Damn my launch PS3, which includes hardware to natively play PS1 and PS2 games, has a dead disc drive. :(
Everybody talks RROD for 360 but the PS3 was also horrendous. A terrible initial generation of hardware for both.
Damn my launch PS3, which includes hardware to natively play PS1 and PS2 games, has a dead disc drive. :(
Everybody talks RROD for 360 but the PS3 was also horrendous. A terrible initial generation of hardware for both.
I feel something hidden in social media clout-chasing is how long-term hobbies actually manifest. Most hobbyists do not buy everything in one shot and assemble them for a YouTube video. It is a deliberate collection towards an eventual goal lasting many years. The journey is the destination.
You do not appreciate what you have until you've taken that incremental path. I am fucking blessed and I know the difference because I've lived it.
This was my HT in 2014, after a buildout from when I got it in 2009. It's so easy to see where people are today and look at the cost and think it's impossible. That's because they assembled what they needed across many years.
Do not try to compete with a decade of investment. It's obviously stupid but never communicated.
Sorry I know this is an exhausting thread. But I've said before on Twitter and I'll repeat here: I talk about what I wish I knew when I was younger. The possibility to communicate that to anyone is of incredible value.

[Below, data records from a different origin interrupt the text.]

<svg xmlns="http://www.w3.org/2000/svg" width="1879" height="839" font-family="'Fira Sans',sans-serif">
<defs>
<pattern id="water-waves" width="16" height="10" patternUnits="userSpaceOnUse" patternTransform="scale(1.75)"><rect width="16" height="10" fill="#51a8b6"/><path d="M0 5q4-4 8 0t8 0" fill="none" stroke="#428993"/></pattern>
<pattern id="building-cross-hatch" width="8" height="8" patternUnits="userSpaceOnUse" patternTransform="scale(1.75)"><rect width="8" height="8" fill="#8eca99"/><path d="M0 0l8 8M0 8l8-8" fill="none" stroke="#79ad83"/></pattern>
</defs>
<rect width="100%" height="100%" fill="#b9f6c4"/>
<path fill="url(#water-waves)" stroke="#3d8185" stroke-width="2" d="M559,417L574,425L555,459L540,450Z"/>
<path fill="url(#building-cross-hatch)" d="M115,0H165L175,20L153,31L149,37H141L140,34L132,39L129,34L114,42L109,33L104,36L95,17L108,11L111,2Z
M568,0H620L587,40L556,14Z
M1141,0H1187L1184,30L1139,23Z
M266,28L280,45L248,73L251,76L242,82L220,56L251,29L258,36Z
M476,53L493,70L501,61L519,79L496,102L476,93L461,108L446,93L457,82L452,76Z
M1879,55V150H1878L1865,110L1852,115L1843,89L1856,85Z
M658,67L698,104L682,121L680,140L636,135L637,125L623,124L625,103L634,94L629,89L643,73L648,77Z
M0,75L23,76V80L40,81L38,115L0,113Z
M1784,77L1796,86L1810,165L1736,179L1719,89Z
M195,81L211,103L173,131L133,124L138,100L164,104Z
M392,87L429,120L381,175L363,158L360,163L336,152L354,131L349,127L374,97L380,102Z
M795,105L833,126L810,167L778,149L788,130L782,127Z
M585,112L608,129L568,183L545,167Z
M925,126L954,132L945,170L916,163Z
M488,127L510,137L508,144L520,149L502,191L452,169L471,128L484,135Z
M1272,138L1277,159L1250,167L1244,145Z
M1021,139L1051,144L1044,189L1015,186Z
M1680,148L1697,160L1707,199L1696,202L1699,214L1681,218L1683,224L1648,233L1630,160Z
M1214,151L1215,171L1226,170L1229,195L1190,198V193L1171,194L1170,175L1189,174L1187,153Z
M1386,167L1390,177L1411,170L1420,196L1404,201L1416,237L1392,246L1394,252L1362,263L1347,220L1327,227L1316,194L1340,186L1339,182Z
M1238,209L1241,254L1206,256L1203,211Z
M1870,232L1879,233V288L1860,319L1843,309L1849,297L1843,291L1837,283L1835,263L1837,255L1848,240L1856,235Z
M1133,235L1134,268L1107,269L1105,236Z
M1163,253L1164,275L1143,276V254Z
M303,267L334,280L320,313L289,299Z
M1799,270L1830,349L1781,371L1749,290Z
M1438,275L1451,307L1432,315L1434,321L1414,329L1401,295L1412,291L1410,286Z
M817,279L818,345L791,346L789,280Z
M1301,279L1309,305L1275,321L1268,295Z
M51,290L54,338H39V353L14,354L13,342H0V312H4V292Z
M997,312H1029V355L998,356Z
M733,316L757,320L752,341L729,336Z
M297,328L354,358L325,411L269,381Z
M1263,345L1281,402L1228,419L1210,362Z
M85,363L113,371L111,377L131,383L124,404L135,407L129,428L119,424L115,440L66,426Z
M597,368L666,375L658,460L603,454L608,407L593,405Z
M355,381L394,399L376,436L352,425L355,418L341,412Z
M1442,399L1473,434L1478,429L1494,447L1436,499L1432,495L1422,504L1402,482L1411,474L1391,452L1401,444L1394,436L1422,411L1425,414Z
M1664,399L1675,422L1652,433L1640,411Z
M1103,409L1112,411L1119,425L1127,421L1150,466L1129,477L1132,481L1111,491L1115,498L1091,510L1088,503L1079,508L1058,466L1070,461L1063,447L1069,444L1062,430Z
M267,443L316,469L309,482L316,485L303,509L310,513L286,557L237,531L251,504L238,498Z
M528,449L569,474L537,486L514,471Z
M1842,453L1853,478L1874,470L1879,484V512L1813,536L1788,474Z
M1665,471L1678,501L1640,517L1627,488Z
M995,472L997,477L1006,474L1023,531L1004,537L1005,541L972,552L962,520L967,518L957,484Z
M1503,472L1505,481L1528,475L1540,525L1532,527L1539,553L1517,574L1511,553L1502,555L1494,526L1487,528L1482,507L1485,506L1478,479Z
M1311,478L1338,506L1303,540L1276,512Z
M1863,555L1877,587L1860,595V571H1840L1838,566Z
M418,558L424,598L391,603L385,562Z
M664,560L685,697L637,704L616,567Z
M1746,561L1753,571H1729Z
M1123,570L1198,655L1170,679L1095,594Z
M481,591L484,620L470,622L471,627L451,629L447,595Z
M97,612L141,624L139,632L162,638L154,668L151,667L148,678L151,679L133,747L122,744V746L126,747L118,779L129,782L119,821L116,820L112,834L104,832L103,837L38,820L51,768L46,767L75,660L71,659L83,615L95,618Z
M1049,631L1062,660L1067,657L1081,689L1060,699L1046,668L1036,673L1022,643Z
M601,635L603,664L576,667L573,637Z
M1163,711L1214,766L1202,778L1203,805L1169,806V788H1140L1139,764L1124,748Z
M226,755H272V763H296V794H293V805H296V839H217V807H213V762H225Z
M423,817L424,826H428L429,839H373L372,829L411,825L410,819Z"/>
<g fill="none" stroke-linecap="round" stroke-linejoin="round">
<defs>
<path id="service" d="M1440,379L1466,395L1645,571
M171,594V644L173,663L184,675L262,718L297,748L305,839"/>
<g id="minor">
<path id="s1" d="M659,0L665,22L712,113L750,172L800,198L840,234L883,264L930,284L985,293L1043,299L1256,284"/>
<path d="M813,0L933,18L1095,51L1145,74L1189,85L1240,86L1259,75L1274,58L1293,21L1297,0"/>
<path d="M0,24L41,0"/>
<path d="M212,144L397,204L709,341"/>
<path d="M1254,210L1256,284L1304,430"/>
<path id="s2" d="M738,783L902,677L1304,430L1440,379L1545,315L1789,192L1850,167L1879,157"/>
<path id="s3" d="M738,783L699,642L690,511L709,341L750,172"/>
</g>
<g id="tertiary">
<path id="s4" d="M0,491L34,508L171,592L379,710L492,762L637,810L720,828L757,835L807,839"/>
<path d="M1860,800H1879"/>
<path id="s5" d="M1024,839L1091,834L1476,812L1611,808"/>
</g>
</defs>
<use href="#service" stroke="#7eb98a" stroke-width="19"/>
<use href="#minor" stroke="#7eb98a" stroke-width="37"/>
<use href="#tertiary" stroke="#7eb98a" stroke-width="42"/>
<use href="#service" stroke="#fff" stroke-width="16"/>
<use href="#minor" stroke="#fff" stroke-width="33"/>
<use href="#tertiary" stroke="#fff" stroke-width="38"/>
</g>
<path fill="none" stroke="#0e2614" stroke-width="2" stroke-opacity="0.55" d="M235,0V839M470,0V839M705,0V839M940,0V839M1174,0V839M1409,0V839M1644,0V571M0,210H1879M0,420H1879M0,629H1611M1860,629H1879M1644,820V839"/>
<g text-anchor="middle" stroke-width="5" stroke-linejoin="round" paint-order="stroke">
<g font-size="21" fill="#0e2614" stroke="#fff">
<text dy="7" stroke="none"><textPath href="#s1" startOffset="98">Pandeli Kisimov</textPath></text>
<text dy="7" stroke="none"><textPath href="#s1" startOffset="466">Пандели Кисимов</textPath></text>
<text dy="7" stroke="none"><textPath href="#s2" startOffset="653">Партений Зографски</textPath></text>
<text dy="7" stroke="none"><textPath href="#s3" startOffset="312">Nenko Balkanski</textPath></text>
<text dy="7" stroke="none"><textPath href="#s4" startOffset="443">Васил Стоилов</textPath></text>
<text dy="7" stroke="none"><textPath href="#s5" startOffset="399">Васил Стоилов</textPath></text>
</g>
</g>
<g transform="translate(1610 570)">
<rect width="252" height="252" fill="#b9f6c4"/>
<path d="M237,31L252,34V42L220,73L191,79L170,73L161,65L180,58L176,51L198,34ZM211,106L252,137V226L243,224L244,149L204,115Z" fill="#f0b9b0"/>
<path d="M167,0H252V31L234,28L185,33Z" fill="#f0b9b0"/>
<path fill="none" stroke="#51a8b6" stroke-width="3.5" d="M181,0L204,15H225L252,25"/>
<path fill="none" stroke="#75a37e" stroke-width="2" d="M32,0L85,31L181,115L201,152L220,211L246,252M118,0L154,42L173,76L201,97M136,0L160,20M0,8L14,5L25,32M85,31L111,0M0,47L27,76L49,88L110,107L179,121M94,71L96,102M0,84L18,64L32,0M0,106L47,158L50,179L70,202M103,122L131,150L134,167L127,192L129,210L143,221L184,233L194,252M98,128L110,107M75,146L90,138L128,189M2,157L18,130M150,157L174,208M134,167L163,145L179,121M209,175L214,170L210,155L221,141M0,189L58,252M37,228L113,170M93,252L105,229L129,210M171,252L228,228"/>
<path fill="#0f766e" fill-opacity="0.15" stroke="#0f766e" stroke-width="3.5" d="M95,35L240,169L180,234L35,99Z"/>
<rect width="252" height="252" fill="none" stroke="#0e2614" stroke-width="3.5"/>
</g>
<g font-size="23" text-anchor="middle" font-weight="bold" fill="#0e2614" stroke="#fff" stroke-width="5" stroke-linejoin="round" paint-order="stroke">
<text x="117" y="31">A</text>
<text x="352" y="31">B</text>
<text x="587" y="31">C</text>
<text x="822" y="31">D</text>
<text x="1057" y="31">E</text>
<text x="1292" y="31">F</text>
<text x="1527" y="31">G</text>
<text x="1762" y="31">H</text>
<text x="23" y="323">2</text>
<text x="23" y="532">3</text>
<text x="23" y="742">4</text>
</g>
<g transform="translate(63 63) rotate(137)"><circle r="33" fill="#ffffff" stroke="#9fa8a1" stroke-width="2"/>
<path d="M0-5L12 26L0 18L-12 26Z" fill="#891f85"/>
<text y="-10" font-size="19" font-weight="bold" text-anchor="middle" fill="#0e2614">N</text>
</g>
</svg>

Unfortunately, human proclivities discard this kind of wisdom. And rightly so, it inspires constant ideological churn and attempts at new paradigms. But so much lost is not without worth.
I couldn't agree more. I am still rocking a 2011 Panny Plasma (no burn in because of rigorous family reminders), 2011 Yamaha 5.1 Receiver, and some 15 year old Bose floor speakers. All of it will only get replaced when it's run into the ground.
Me: Is this really SOS’s account.
This pic.
Me: Yup.
@SwiftOnSecurity Briefly thought that one lower-middle box was some HP Integrity rx-class Itanium server.
Then thought, nahhhhh.
Not enough cooling fans in that rack.
Then zoomed in for a better look. Nope. Not an Itanium.
@jph @attoparsec @SwiftOnSecurity I feel there is a minimum viable thing though, any cheaper and it kinda ruins the experience or ends up wasting a lot of your time.
The challenge is figuring out what is inexpensive and what is just cheap dross.
I've had the same basic hobby for 50 years, and it's taken many forks along the way. Nothing is static. I've just picked up one back up I saved from 45 years ago as it's not so fitness dependent, hoping to get good enough that when I don't do the other one I'm not struggling.
@trib that's a beautiful workshop.
On another note, I don't personally do archery but I've known the guy who came up with the 18-1 for about 30 years. Cool to see one in the wild.